WORK ORDER » Output each record below exactly, and include all of them.

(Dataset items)
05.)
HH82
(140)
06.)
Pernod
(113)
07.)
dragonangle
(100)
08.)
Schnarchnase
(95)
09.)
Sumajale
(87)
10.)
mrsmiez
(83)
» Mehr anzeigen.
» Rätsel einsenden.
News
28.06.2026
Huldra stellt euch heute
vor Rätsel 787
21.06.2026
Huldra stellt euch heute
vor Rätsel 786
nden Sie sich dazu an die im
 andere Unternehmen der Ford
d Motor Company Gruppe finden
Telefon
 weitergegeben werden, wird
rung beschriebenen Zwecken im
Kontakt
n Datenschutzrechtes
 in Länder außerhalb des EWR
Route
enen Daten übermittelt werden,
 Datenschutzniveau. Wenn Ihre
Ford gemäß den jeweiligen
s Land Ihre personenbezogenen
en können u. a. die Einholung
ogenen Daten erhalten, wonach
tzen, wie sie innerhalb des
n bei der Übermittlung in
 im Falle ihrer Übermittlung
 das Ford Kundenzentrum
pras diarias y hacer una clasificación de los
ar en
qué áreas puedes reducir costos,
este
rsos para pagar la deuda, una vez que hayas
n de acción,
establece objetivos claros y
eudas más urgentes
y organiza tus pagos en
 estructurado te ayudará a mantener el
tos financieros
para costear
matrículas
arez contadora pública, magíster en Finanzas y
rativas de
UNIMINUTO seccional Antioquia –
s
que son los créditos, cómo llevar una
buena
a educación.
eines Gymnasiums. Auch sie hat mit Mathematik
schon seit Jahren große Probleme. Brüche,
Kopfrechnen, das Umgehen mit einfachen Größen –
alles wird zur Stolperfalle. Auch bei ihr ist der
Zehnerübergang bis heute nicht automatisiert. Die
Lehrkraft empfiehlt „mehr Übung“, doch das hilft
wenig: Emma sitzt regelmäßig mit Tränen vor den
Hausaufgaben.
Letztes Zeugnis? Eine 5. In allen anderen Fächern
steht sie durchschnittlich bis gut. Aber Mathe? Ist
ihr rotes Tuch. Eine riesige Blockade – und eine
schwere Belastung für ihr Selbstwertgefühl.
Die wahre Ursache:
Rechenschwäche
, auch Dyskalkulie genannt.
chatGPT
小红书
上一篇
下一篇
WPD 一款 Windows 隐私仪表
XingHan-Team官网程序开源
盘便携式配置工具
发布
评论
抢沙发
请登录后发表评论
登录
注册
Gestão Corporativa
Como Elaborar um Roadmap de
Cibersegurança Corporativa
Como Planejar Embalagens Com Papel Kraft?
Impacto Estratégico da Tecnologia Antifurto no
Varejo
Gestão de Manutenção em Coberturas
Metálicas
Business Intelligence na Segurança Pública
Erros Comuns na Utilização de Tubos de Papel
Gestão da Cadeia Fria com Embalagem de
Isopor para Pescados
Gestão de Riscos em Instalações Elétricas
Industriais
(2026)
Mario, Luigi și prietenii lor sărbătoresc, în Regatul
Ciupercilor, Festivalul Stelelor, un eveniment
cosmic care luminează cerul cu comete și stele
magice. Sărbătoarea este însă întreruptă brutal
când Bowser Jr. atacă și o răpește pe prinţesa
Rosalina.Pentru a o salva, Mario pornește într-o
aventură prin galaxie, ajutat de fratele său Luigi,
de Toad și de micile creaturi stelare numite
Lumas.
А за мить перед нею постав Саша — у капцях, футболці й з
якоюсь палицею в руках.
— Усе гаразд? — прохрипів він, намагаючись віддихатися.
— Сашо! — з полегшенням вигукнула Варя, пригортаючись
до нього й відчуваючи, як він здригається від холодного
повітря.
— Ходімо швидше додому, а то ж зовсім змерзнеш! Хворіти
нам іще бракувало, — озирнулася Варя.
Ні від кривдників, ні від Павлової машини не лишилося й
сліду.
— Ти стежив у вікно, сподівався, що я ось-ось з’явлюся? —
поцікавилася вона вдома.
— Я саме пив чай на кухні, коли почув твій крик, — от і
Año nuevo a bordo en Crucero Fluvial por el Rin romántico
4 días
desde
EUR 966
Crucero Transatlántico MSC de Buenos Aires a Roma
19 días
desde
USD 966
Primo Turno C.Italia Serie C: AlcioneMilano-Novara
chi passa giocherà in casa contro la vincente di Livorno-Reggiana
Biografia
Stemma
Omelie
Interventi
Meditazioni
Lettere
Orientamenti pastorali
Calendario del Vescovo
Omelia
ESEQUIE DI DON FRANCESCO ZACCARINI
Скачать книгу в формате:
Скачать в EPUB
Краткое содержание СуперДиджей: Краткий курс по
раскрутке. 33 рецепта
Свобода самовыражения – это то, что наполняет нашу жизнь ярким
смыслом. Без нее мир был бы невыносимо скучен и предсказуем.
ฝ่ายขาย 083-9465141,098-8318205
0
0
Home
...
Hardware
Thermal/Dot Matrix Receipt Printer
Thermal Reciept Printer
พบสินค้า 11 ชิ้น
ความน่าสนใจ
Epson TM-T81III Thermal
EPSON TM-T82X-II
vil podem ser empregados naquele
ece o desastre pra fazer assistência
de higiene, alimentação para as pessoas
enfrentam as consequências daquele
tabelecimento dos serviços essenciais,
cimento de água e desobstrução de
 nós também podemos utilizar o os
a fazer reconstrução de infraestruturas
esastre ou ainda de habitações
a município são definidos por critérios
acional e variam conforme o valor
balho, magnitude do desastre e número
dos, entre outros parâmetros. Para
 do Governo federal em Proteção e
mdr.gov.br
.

TASK ANSWER »
05.)
HH82
(140)
06.)
Pernod
(113)
07.)
dragonangle
(100)
08.)
Schnarchnase
(95)
09.)
Sumajale
(87)
10.)
mrsmiez
(83)
» Mehr anzeigen.
» Rätsel einsenden.
News
28.06.2026
Huldra stellt euch heute
vor Rätsel 787
21.06.2026
Huldra stellt euch heute
vor Rätsel 786
nden Sie sich dazu an die im
 andere Unternehmen der Ford
d Motor Company Gruppe finden
Telefon
 weitergegeben werden, wird
rung beschriebenen Zwecken im
Kontakt
n Datenschutzrechtes
 in Länder außerhalb des EWR
Route
enen Daten übermittelt werden,
 Datenschutzniveau. Wenn Ihre
Ford gemäß den jeweiligen
s Land Ihre personenbezogenen
en können u. a. die Einholung
ogenen Daten erhalten, wonach
tzen, wie sie innerhalb des
n bei der Übermittlung in
 im Falle ihrer Übermittlung
 das Ford Kundenzentrum
pras diarias y hacer una clasificación de los
ar en
qué áreas puedes reducir costos,
este
rsos para pagar la deuda, una vez que hayas
n de acción,
establece objetivos claros y
eudas más urgentes
y organiza tus pagos en
 estructurado te ayudará a mantener el
tos financieros
para costear
matrículas
arez contadora pública, magíster en Finanzas y
rativas de
UNIMINUTO seccional Antioquia –
s
que son los créditos, cómo llevar una
buena
a educación.
eines Gymnasiums. Auch sie hat mit Mathematik
schon seit Jahren große Probleme. Brüche,
Kopfrechnen, das Umgehen mit einfachen Größen –
alles wird zur Stolperfalle. Auch bei ihr ist der
Zehnerübergang bis heute nicht automatisiert. Die
Lehrkraft empfiehlt „mehr Übung“, doch das hilft
wenig: Emma sitzt regelmäßig mit Tränen vor den
Hausaufgaben.
Letztes Zeugnis? Eine 5. In allen anderen Fächern
steht sie durchschnittlich bis gut. Aber Mathe? Ist
ihr rotes Tuch. Eine riesige Blockade – und eine
schwere Belastung für ihr Selbstwertgefühl.
Die wahre Ursache:
Rechenschwäche
, auch Dyskalkulie genannt.
chatGPT
小红书
上一篇
下一篇
WPD 一款 Windows 隐私仪表
XingHan-Team官网程序开源
盘便携式配置工具
发布
评论
抢沙发
请登录后发表评论
登录
注册
Gestão Corporativa
Como Elaborar um Roadmap de
Cibersegurança Corporativa
Como Planejar Embalagens Com Papel Kraft?
Impacto Estratégico da Tecnologia Antifurto no
Varejo
Gestão de Manutenção em Coberturas
Metálicas
Business Intelligence na Segurança Pública
Erros Comuns na Utilização de Tubos de Papel
Gestão da Cadeia Fria com Embalagem de
Isopor para Pescados
Gestão de Riscos em Instalações Elétricas
Industriais
(2026)
Mario, Luigi și prietenii lor sărbătoresc, în Regatul
Ciupercilor, Festivalul Stelelor, un eveniment
cosmic care luminează cerul cu comete și stele
magice. Sărbătoarea este însă întreruptă brutal
când Bowser Jr. atacă și o răpește pe prinţesa
Rosalina.Pentru a o salva, Mario pornește într-o
aventură prin galaxie, ajutat de fratele său Luigi,
de Toad și de micile creaturi stelare numite
Lumas.
А за мить перед нею постав Саша — у капцях, футболці й з
якоюсь палицею в руках.
— Усе гаразд? — прохрипів він, намагаючись віддихатися.
— Сашо! — з полегшенням вигукнула Варя, пригортаючись
до нього й відчуваючи, як він здригається від холодного
повітря.
— Ходімо швидше додому, а то ж зовсім змерзнеш! Хворіти
нам іще бракувало, — озирнулася Варя.
Ні від кривдників, ні від Павлової машини не лишилося й
сліду.
— Ти стежив у вікно, сподівався, що я ось-ось з’явлюся? —
поцікавилася вона вдома.
— Я саме пив чай на кухні, коли почув твій крик, — от і
Año nuevo a bordo en Crucero Fluvial por el Rin romántico
4 días
desde
EUR 966
Crucero Transatlántico MSC de Buenos Aires a Roma
19 días
desde
USD 966
Primo Turno C.Italia Serie C: AlcioneMilano-Novara
chi passa giocherà in casa contro la vincente di Livorno-Reggiana
Biografia
Stemma
Omelie
Interventi
Meditazioni
Lettere
Orientamenti pastorali
Calendario del Vescovo
Omelia
ESEQUIE DI DON FRANCESCO ZACCARINI
Скачать книгу в формате:
Скачать в EPUB
Краткое содержание СуперДиджей: Краткий курс по
раскрутке. 33 рецепта
Свобода самовыражения – это то, что наполняет нашу жизнь ярким
смыслом. Без нее мир был бы невыносимо скучен и предсказуем.
ฝ่ายขาย 083-9465141,098-8318205
0
0
Home
...
Hardware
Thermal/Dot Matrix Receipt Printer
Thermal Reciept Printer
พบสินค้า 11 ชิ้น
ความน่าสนใจ
Epson TM-T81III Thermal
EPSON TM-T82X-II
vil podem ser empregados naquele
ece o desastre pra fazer assistência
de higiene, alimentação para as pessoas
enfrentam as consequências daquele
tabelecimento dos serviços essenciais,
cimento de água e desobstrução de
 nós também podemos utilizar o os
a fazer reconstrução de infraestruturas
esastre ou ainda de habitações
a município são definidos por critérios
acional e variam conforme o valor
balho, magnitude do desastre e número
dos, entre outros parâmetros. Para
 do Governo federal em Proteção e
mdr.gov.br
.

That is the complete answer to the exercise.